Bien sûr j'ai lu, avec ferveur, des gens comme Platon, comme Spinoza, comme Kierkegaard. Ce sont des montagnes arides, protégeant de leur hauteur quelque fleur rare, quelque fleur blanche des sommets. Bien sûr certaines pensées des philosophes m'ont touché. Mais elles me persuadaient par leur beauté, jamais par leur logique. Je ne renie pas l'intelligence. Je dis que je préfère l'instinct - qui est l'intelligence à l'état brut.

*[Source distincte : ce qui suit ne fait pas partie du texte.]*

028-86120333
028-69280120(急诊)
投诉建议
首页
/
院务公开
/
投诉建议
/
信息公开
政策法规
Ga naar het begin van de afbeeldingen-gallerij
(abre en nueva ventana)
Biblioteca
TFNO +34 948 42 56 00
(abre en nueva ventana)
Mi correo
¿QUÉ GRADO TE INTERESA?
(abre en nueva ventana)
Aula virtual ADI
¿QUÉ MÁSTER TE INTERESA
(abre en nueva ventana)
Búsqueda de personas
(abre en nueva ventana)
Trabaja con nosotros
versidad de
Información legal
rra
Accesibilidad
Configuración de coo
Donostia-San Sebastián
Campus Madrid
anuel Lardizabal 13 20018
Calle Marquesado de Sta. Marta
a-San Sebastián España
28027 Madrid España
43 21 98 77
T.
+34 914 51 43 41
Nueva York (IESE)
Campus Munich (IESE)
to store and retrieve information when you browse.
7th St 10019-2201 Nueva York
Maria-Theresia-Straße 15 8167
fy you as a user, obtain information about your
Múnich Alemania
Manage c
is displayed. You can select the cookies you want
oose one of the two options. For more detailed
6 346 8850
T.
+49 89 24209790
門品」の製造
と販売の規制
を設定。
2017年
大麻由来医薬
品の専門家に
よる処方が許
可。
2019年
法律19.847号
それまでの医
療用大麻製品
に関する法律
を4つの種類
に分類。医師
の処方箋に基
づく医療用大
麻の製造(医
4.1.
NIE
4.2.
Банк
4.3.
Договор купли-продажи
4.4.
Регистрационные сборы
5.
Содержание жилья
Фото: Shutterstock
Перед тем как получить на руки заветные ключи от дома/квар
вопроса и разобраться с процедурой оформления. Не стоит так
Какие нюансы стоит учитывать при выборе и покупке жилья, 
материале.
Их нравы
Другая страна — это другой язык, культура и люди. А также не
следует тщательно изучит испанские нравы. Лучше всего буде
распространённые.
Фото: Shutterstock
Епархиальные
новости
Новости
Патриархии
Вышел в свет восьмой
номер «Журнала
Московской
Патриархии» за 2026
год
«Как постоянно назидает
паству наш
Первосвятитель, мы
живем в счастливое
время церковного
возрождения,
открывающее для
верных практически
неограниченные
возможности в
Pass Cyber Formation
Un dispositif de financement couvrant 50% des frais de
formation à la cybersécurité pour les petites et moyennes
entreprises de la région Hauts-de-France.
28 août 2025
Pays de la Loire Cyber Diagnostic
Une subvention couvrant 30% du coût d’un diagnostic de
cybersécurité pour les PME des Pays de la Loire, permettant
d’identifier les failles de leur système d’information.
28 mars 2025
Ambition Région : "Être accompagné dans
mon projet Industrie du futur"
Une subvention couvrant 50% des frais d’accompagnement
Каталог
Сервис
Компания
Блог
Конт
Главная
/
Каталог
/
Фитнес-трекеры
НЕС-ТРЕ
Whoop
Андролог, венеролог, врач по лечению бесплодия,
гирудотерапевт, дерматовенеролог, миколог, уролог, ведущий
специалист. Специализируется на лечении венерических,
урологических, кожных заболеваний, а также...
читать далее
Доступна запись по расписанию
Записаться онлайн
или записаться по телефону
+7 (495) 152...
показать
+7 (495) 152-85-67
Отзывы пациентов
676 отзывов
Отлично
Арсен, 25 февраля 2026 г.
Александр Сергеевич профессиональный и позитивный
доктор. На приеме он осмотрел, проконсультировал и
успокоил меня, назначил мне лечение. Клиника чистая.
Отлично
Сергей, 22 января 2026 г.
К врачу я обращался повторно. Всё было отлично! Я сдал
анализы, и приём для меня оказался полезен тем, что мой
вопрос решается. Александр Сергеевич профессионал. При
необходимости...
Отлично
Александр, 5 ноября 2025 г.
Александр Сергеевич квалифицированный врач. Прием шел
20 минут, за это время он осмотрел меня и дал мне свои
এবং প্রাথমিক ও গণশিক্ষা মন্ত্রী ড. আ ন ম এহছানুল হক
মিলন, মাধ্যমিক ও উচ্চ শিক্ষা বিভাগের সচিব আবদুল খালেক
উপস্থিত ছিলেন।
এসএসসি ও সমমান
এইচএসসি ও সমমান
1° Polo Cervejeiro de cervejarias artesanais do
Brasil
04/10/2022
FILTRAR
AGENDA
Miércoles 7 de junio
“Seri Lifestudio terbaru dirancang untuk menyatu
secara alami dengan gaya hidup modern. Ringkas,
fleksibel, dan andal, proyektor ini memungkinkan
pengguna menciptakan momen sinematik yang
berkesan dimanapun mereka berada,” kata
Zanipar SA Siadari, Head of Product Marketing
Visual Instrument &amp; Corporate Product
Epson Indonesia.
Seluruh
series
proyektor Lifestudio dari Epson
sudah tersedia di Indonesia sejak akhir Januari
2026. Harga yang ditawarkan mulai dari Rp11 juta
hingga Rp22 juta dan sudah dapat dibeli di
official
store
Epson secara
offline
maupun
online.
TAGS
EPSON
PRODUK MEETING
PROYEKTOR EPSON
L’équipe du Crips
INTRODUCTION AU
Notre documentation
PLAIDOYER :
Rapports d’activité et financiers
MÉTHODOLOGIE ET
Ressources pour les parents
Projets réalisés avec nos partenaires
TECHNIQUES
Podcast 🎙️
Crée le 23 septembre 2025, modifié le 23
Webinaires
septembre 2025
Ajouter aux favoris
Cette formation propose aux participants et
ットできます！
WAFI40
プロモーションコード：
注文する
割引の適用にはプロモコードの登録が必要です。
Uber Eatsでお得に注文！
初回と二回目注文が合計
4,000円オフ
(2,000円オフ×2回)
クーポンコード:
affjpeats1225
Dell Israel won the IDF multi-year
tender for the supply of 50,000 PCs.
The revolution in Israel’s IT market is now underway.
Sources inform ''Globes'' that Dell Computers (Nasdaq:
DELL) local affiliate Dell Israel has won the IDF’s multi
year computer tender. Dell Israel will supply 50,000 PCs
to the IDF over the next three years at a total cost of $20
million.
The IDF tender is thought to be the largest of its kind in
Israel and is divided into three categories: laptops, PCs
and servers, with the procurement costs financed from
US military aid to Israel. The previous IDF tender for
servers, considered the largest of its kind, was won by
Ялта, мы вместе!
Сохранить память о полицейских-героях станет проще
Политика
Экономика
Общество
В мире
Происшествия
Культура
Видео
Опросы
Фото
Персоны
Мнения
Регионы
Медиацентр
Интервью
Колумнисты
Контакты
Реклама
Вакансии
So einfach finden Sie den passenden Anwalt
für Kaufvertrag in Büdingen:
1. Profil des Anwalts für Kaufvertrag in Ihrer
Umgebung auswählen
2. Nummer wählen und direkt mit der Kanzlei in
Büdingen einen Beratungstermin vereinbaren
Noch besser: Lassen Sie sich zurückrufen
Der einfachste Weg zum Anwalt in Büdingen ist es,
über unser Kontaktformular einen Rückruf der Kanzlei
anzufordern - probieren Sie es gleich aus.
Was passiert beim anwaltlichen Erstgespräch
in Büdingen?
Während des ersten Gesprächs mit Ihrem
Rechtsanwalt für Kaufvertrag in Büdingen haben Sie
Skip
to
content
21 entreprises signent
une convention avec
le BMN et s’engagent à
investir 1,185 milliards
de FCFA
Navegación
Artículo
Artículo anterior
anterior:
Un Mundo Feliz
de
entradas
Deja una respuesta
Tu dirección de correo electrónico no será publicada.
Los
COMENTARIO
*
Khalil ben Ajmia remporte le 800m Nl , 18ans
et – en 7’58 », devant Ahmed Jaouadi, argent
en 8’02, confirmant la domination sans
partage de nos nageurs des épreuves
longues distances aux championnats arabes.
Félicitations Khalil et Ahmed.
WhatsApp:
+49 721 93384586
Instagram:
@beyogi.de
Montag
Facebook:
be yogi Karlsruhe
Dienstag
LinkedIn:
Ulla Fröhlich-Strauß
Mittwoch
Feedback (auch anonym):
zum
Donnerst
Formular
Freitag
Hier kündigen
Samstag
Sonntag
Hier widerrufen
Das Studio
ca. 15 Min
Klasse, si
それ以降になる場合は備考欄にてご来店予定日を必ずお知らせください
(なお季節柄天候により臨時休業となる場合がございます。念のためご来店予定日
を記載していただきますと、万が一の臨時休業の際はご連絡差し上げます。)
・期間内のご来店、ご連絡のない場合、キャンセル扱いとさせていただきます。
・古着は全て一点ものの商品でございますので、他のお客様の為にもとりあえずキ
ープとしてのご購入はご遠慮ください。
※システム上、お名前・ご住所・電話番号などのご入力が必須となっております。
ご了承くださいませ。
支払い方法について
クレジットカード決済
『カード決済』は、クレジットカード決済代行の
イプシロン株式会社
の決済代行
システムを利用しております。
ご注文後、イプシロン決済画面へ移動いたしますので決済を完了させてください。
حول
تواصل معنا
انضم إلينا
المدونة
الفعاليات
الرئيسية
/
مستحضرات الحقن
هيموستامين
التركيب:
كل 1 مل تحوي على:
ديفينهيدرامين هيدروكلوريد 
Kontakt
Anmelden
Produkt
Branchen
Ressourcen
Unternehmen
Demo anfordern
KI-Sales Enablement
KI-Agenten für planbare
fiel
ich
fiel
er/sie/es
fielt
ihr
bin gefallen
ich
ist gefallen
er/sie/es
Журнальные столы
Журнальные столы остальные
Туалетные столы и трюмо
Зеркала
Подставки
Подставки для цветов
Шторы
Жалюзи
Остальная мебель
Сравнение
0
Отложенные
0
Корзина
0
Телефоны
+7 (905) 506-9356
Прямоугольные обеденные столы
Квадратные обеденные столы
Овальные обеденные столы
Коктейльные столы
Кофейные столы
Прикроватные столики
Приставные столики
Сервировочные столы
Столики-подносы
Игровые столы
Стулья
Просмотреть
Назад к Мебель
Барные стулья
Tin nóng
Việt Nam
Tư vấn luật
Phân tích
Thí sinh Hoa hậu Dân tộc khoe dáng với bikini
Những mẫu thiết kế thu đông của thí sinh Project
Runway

Quand vous voyez, par exemple, une église romane, vous pouvez bien être bouleversé par son harmonie, vous ne songez pas pour autant aux principes d'architecture que sa construction met en œuvre, vous pouvez la goûter sans rien connaître de ses principes. Or quand vous êtes devant un système philosophique, si vous n'êtes pas du métier, du bâtiment, vous êtes très vite perdu. Les systèmes des philosophes sont des églises que les architectes ont élevées pour venir s'y adorer eux-mêmes, dans le sanctuaire de leur raison. J'ai pris très vite l'habitude de ne pas les déranger dans leurs prières. Quant à votre question sur les maîtres qui seraient les miens : aucun. Je ne conçois pas d'autre maître que la vie, la vie pure et simple. J'admire beaucoup de gens, certains qui écrivent, d'autres qui n'écrivent rien. L'admiration m'est nécessaire, nourricière, comme un soleil pour le sang tournesol. Je ne saurais vivre sans admirer. Mais de maître, non, nulle trace. Écrire c'est se déprendre de toute maîtrise des autres sur soi, de soi sur soi.